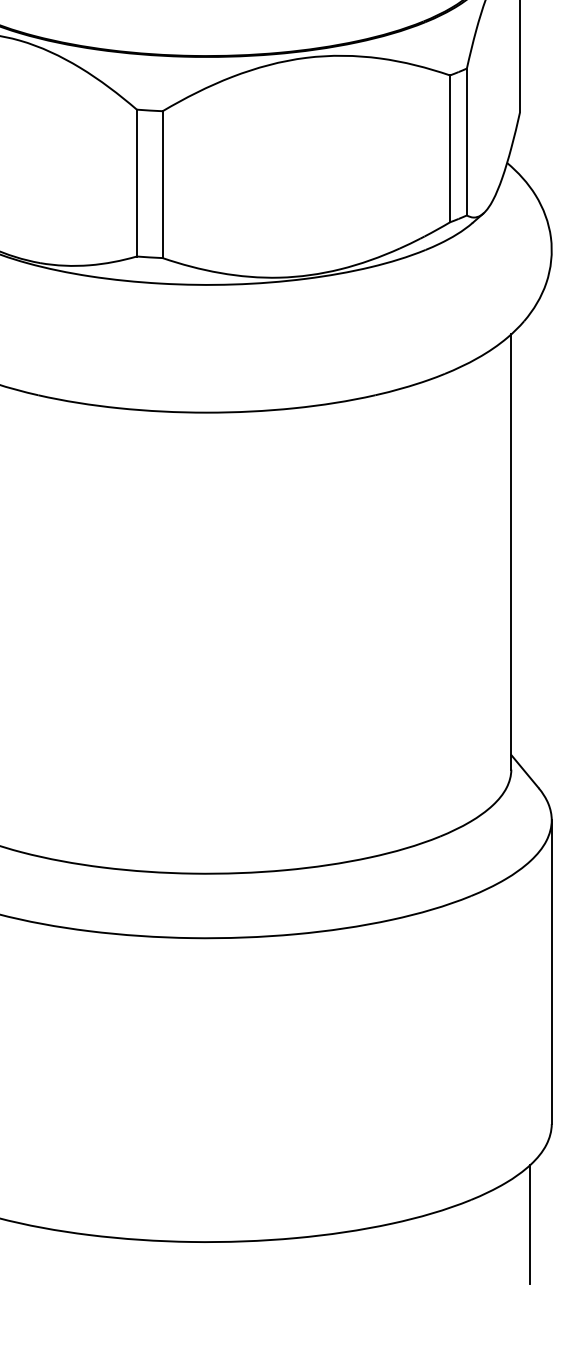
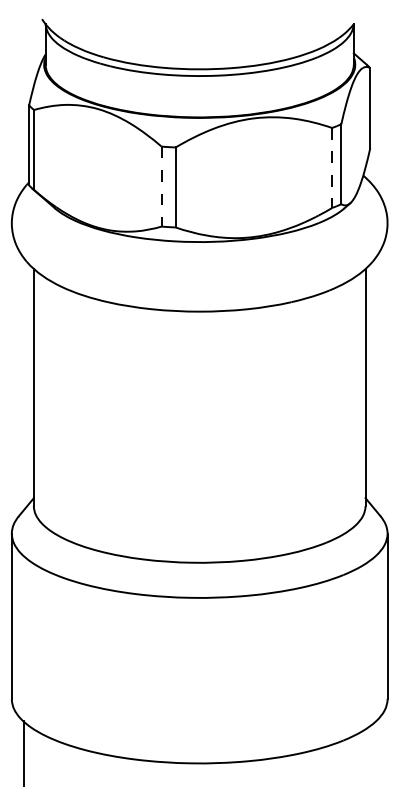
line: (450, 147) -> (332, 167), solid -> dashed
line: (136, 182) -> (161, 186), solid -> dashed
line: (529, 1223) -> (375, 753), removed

* * *

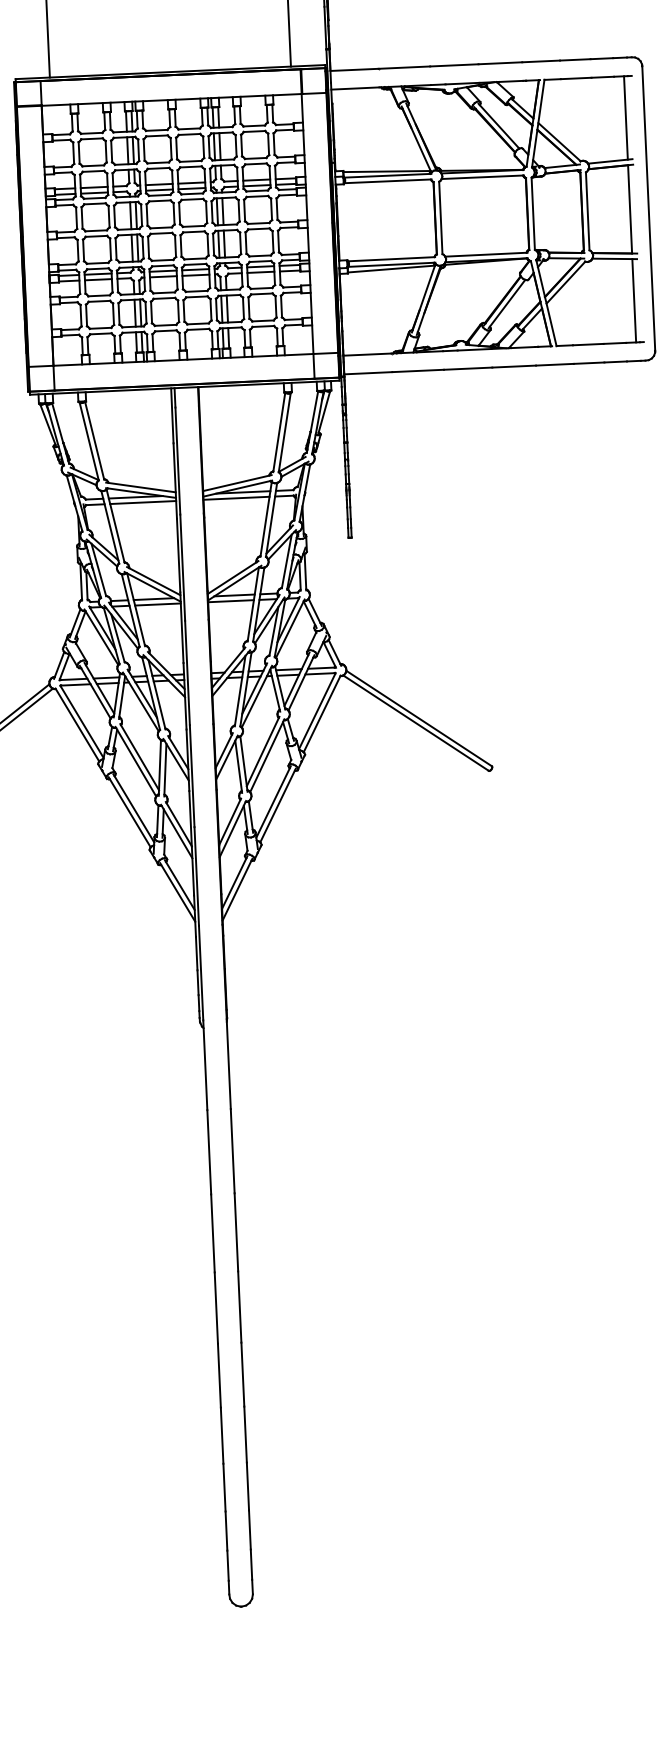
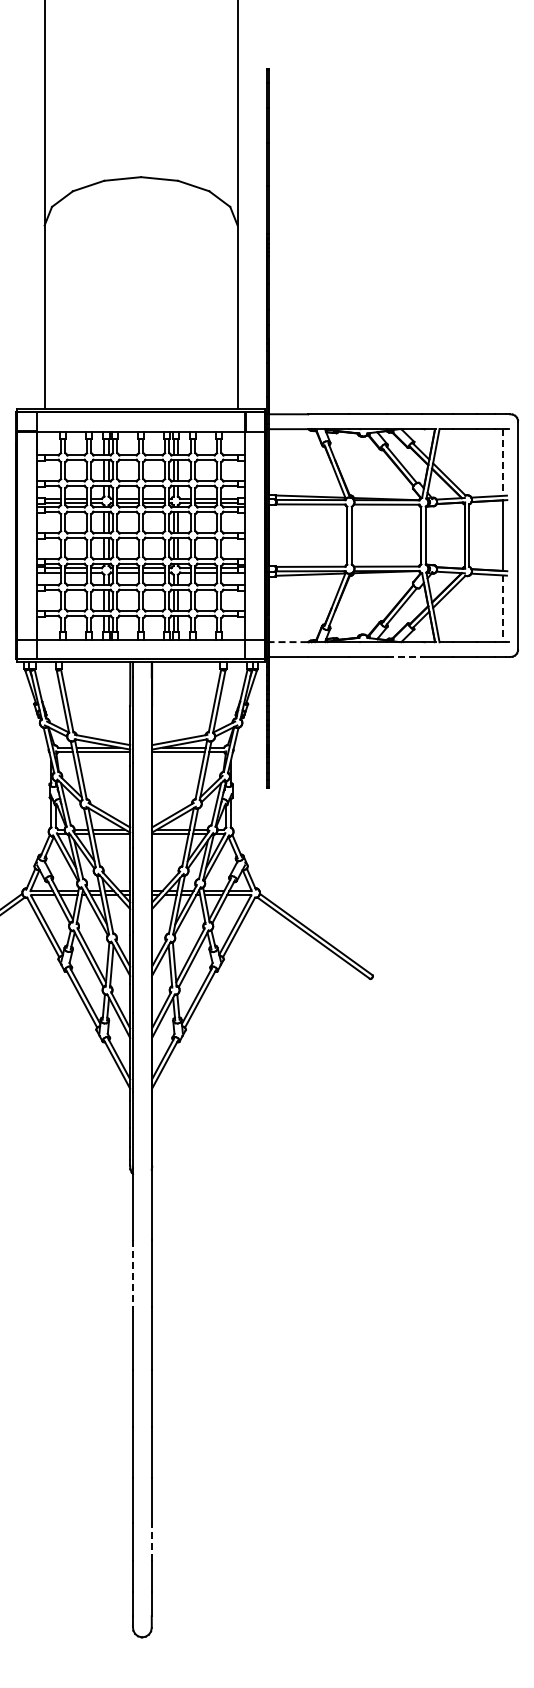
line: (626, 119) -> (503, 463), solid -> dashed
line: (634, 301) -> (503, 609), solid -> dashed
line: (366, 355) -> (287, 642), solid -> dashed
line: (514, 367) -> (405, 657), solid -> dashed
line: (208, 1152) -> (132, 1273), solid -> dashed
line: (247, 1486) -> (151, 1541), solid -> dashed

▸ **Assignment**:
All lines in the preceding records that hold the word "dashed" need to be copied.

▸ **Response area**:
line: (450, 147) -> (332, 167), solid -> dashed
line: (136, 182) -> (161, 186), solid -> dashed
line: (626, 119) -> (503, 463), solid -> dashed
line: (634, 301) -> (503, 609), solid -> dashed
line: (366, 355) -> (287, 642), solid -> dashed
line: (514, 367) -> (405, 657), solid -> dashed
line: (208, 1152) -> (132, 1273), solid -> dashed
line: (247, 1486) -> (151, 1541), solid -> dashed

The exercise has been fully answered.